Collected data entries
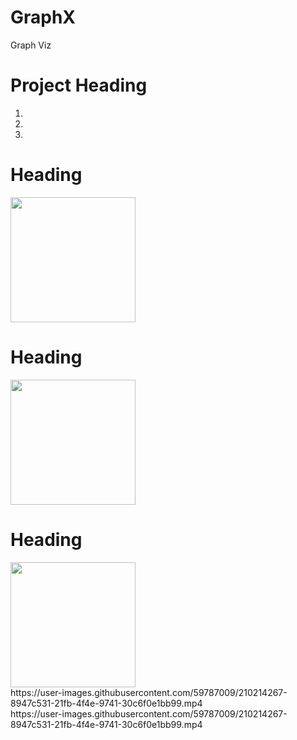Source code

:<!DOCTYPE html>

<body>
    <div>
        <div>
            <h1>GraphX</h1>
            <p>Graph Viz</p>
        </div>
        <div>
            <h1>Project Heading</h1>
            <ol>
                <li></li>
                <li></li>
                <li></li>
            </ol>
        </div>
        <div>
            <div>
                <h1>Heading</h1>
                <img src="https://user-images.githubusercontent.com/59787009/210211874-7c7e3ac1-ba73-4fb9-8cbd-9d1ee0f91ec1.jpeg" height="200"/></div>
            <div>
                <h1>Heading</h1>
                <img src="https://user-images.githubusercontent.com/59787009/210211867-f3904686-f535-4f53-bb26-430ee5d08d63.jpeg" height="200"/></div>
            <div>
                <h1>Heading</h1><img src="https://user-images.githubusercontent.com/59787009/210211853-a57a25e9-959f-445c-afa7-6f6ebac00361.jpeg" height="200"/></div>
        </div>
       <div> https://user-images.githubusercontent.com/59787009/210214267-8947c531-21fb-4f4e-9741-30c6f0e1bb99.mp4 </div>
        https://user-images.githubusercontent.com/59787009/210214267-8947c531-21fb-4f4e-9741-30c6f0e1bb99.mp4
    </div>
</body></html>
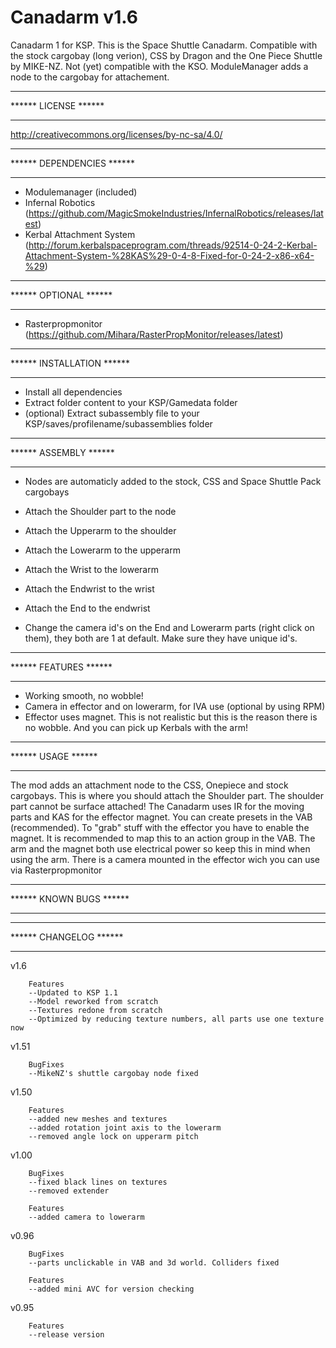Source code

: Canadarm v1.6
========================================
Canadarm 1 for KSP.
This is the Space Shuttle Canadarm. Compatible with the stock cargobay (long verion), CSS by Dragon and the One Piece Shuttle by MIKE-NZ. Not (yet) compatible with the KSO.
ModuleManager adds a node to the cargobay for attachement.

********************************
****** LICENSE ******
*******************************
http://creativecommons.org/licenses/by-nc-sa/4.0/


********************************
****** DEPENDENCIES ******
*******************************
-	Modulemanager (included)
-	Infernal Robotics (https://github.com/MagicSmokeIndustries/InfernalRobotics/releases/latest)
-	Kerbal Attachment System (http://forum.kerbalspaceprogram.com/threads/92514-0-24-2-Kerbal-Attachment-System-%28KAS%29-0-4-8-Fixed-for-0-24-2-x86-x64-%29)

********************************
****** OPTIONAL ******
*******************************
-	Rasterpropmonitor (https://github.com/Mihara/RasterPropMonitor/releases/latest)

********************************
****** INSTALLATION ******
*******************************
-	Install all dependencies
-	Extract folder content to your KSP/Gamedata folder
-	(optional) Extract subassembly file to your KSP/saves/profilename/subassemblies folder

********************************
****** ASSEMBLY ******
*******************************
-	Nodes are automaticly added to the stock, CSS and Space Shuttle Pack cargobays
-	Attach the Shoulder part to the node
-	Attach the Upperarm to the shoulder
-	Attach the Lowerarm to the upperarm
-	Attach the Wrist to the lowerarm
-	Attach the Endwrist to the wrist
-	Attach the End to the endwrist

-	Change the camera id's on the End and Lowerarm parts (right click on them), they both are 1 at default. Make sure they have unique id's.


********************************
****** FEATURES ******
*******************************
-	Working smooth, no wobble!
-	Camera in effector and on lowerarm, for IVA use (optional by using RPM)
-	Effector uses magnet. This is not realistic but this is the reason there is no wobble. And you can pick up Kerbals with the arm!


********************************
****** USAGE ******
*******************************
The mod adds an attachment node to the CSS, Onepiece and stock cargobays. This is where you should attach the Shoulder part. The shoulder part cannot be surface attached!
The Canadarm uses IR for the moving parts and KAS for the effector magnet. You can create presets in the VAB (recommended).
To "grab" stuff with the effector you have to enable the magnet. It is recommended to map this to an action group in the VAB.
The arm and the magnet both use electrical power so keep this in mind when using the arm. There is a camera mounted in the effector wich you can use via Rasterpropmonitor


********************************
****** KNOWN BUGS ******
*******************************


********************************
****** CHANGELOG ******
*******************************
v1.6

		Features
		--Updated to KSP 1.1
		--Model reworked from scratch
		--Textures redone from scratch
		--Optimized by reducing texture numbers, all parts use one texture now
v1.51

		BugFixes
		--MikeNZ's shuttle cargobay node fixed
v1.50

		Features
		--added new meshes and textures
		--added rotation joint axis to the lowerarm
		--removed angle lock on upperarm pitch
v1.00

		BugFixes
		--fixed black lines on textures
		--removed extender
		
		Features
		--added camera to lowerarm
v0.96

		BugFixes
		--parts unclickable in VAB and 3d world. Colliders fixed
		
		Features
		--added mini AVC for version checking
v0.95

		Features
		--release version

Your goal
All of the entries must be reproduced exactly, with no pictures kept.

Completed task
Source code

:<!DOCTYPE html>

<body>
    <div>
        <div>
            <h1>GraphX</h1>
            <p>Graph Viz</p>
        </div>
        <div>
            <h1>Project Heading</h1>
            <ol>
                <li></li>
                <li></li>
                <li></li>
            </ol>
        </div>
        <div>
            <div>
                <h1>Heading</h1>
                <img src="https://user-images.githubusercontent.com/59787009/210211874-7c7e3ac1-ba73-4fb9-8cbd-9d1ee0f91ec1.jpeg" height="200"/></div>
            <div>
                <h1>Heading</h1>
                <img src="https://user-images.githubusercontent.com/59787009/210211867-f3904686-f535-4f53-bb26-430ee5d08d63.jpeg" height="200"/></div>
            <div>
                <h1>Heading</h1><img src="https://user-images.githubusercontent.com/59787009/210211853-a57a25e9-959f-445c-afa7-6f6ebac00361.jpeg" height="200"/></div>
        </div>
       <div> https://user-images.githubusercontent.com/59787009/210214267-8947c531-21fb-4f4e-9741-30c6f0e1bb99.mp4 </div>
        https://user-images.githubusercontent.com/59787009/210214267-8947c531-21fb-4f4e-9741-30c6f0e1bb99.mp4
    </div>
</body></html>
Source code

: Canadarm v1.6
========================================
Canadarm 1 for KSP.
This is the Space Shuttle Canadarm. Compatible with the stock cargobay (long verion), CSS by Dragon and the One Piece Shuttle by MIKE-NZ. Not (yet) compatible with the KSO.
ModuleManager adds a node to the cargobay for attachement.

********************************
****** LICENSE ******
*******************************
http://creativecommons.org/licenses/by-nc-sa/4.0/


********************************
****** DEPENDENCIES ******
*******************************
-	Modulemanager (included)
-	Infernal Robotics (https://github.com/MagicSmokeIndustries/InfernalRobotics/releases/latest)
-	Kerbal Attachment System (http://forum.kerbalspaceprogram.com/threads/92514-0-24-2-Kerbal-Attachment-System-%28KAS%29-0-4-8-Fixed-for-0-24-2-x86-x64-%29)

********************************
****** OPTIONAL ******
*******************************
-	Rasterpropmonitor (https://github.com/Mihara/RasterPropMonitor/releases/latest)

********************************
****** INSTALLATION ******
*******************************
-	Install all dependencies
-	Extract folder content to your KSP/Gamedata folder
-	(optional) Extract subassembly file to your KSP/saves/profilename/subassemblies folder

********************************
****** ASSEMBLY ******
*******************************
-	Nodes are automaticly added to the stock, CSS and Space Shuttle Pack cargobays
-	Attach the Shoulder part to the node
-	Attach the Upperarm to the shoulder
-	Attach the Lowerarm to the upperarm
-	Attach the Wrist to the lowerarm
-	Attach the Endwrist to the wrist
-	Attach the End to the endwrist

-	Change the camera id's on the End and Lowerarm parts (right click on them), they both are 1 at default. Make sure they have unique id's.


********************************
****** FEATURES ******
*******************************
-	Working smooth, no wobble!
-	Camera in effector and on lowerarm, for IVA use (optional by using RPM)
-	Effector uses magnet. This is not realistic but this is the reason there is no wobble. And you can pick up Kerbals with the arm!


********************************
****** USAGE ******
*******************************
The mod adds an attachment node to the CSS, Onepiece and stock cargobays. This is where you should attach the Shoulder part. The shoulder part cannot be surface attached!
The Canadarm uses IR for the moving parts and KAS for the effector magnet. You can create presets in the VAB (recommended).
To "grab" stuff with the effector you have to enable the magnet. It is recommended to map this to an action group in the VAB.
The arm and the magnet both use electrical power so keep this in mind when using the arm. There is a camera mounted in the effector wich you can use via Rasterpropmonitor


********************************
****** KNOWN BUGS ******
*******************************


********************************
****** CHANGELOG ******
*******************************
v1.6

		Features
		--Updated to KSP 1.1
		--Model reworked from scratch
		--Textures redone from scratch
		--Optimized by reducing texture numbers, all parts use one texture now
v1.51

		BugFixes
		--MikeNZ's shuttle cargobay node fixed
v1.50

		Features
		--added new meshes and textures
		--added rotation joint axis to the lowerarm
		--removed angle lock on upperarm pitch
v1.00

		BugFixes
		--fixed black lines on textures
		--removed extender
		
		Features
		--added camera to lowerarm
v0.96

		BugFixes
		--parts unclickable in VAB and 3d world. Colliders fixed
		
		Features
		--added mini AVC for version checking
v0.95

		Features
		--release version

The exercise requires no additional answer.